**Job:** Write out the stretch of the material from the line containing "List the series" through the line containing "What is the", both of those lines included, reproducing each word and figure unchanged.

**Source data:**

━━━━━━

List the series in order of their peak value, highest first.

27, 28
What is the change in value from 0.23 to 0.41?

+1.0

━━━━━━

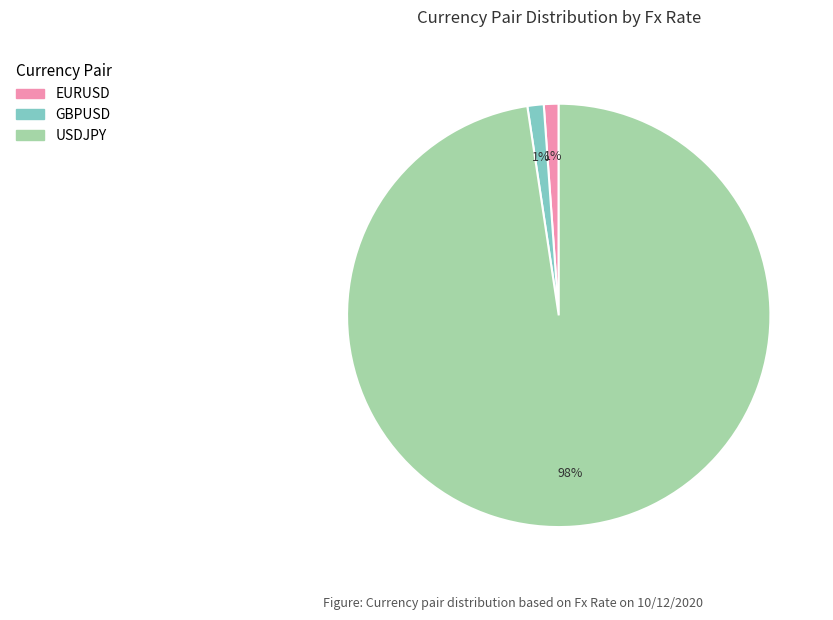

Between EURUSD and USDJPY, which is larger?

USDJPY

━━━━━━

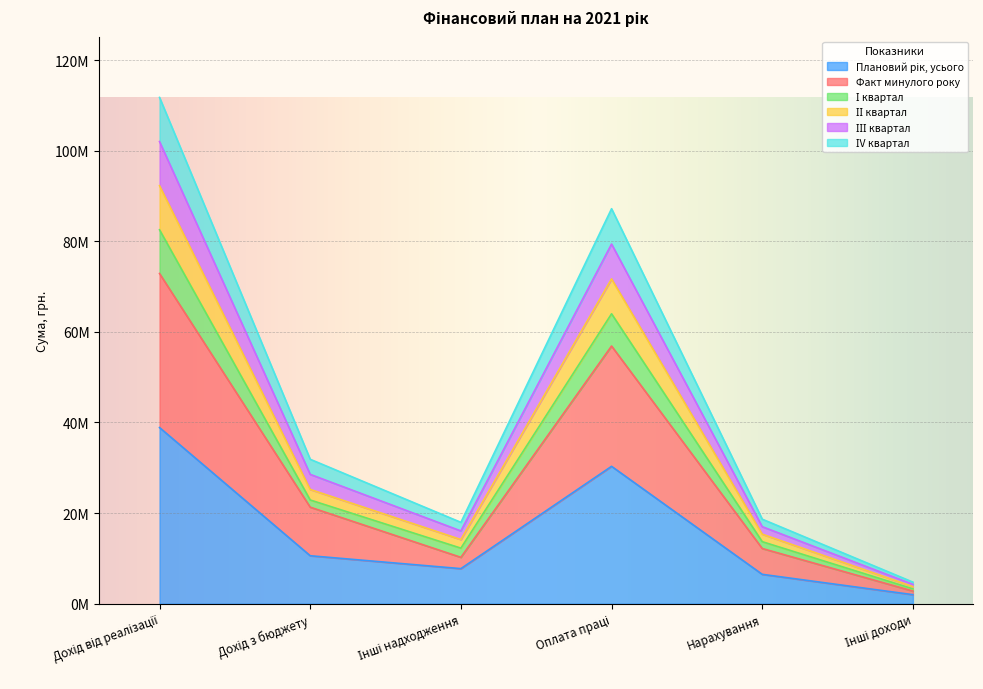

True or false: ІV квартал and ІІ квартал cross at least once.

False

━━━━━━

**Solution to this problem:**
List the series in order of their peak value, highest first.

27, 28
What is the change in value from 0.23 to 0.41?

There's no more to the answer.